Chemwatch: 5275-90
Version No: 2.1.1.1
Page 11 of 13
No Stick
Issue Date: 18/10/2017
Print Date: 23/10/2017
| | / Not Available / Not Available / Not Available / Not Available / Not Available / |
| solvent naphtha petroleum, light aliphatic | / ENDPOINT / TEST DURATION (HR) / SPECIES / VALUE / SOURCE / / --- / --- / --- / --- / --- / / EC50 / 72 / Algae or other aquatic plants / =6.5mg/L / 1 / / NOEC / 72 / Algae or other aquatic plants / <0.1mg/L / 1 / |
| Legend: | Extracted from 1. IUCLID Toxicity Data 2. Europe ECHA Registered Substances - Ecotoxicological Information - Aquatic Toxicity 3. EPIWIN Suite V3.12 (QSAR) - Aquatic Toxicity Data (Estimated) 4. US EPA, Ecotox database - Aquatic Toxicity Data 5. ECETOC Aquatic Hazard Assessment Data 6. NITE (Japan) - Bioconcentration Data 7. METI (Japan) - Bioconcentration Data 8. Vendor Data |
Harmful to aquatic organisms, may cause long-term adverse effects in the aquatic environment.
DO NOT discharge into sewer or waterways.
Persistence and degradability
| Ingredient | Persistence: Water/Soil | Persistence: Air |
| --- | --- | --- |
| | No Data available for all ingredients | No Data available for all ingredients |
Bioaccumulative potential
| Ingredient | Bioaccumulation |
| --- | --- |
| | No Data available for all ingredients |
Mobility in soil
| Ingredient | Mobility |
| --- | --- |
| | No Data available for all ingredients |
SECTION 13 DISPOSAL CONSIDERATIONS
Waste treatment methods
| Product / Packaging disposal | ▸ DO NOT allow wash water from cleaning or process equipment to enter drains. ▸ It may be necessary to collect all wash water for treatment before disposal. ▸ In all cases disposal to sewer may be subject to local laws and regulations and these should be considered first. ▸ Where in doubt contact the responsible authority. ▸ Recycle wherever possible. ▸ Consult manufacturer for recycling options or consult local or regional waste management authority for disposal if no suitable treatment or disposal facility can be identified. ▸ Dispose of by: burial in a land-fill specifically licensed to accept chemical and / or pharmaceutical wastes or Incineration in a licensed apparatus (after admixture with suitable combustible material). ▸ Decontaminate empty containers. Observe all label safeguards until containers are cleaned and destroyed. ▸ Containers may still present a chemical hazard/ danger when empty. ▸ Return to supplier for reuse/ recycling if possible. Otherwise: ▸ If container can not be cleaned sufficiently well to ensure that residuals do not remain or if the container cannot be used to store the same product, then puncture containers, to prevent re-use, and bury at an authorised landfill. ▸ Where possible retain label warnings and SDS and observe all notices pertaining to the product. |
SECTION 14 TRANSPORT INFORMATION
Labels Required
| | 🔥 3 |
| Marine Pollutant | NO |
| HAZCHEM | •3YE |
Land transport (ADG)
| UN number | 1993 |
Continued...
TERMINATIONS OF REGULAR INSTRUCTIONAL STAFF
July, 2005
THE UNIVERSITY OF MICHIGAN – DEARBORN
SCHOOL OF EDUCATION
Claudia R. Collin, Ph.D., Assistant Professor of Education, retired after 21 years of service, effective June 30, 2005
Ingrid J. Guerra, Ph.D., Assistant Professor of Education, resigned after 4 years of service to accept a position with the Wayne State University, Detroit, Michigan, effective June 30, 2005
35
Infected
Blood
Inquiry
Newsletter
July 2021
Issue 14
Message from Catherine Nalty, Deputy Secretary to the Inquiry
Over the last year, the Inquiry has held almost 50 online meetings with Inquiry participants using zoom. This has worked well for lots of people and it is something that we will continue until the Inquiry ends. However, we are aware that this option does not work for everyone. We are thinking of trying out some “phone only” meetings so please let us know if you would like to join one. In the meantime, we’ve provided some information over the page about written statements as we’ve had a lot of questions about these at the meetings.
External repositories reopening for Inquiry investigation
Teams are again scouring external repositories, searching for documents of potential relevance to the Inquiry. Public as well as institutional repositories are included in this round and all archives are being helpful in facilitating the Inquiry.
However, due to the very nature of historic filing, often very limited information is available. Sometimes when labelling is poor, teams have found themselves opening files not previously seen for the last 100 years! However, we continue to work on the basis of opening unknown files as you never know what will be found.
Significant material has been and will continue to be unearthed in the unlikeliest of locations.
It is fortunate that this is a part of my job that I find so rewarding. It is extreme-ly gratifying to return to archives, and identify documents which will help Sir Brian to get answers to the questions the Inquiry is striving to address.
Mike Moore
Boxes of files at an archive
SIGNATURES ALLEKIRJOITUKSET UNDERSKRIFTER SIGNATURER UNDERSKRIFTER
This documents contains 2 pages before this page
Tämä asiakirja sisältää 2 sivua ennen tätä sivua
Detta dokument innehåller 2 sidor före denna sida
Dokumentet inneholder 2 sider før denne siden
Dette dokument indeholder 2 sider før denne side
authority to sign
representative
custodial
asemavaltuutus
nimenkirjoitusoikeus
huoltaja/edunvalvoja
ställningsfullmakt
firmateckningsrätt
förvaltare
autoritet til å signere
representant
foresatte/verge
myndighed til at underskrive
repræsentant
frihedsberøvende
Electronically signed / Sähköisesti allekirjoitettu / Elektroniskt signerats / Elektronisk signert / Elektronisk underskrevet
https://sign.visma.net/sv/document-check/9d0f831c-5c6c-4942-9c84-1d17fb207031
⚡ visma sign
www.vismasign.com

**TASK STATEMENT**
With "June" as the word to match, copy each line of the records that has it.

**RESULT FOR THIS TASK**
Claudia R. Collin, Ph.D., Assistant Professor of Education, retired after 21 years of service, effective June 30, 2005
Ingrid J. Guerra, Ph.D., Assistant Professor of Education, resigned after 4 years of service to accept a position with the Wayne State University, Detroit, Michigan, effective June 30, 2005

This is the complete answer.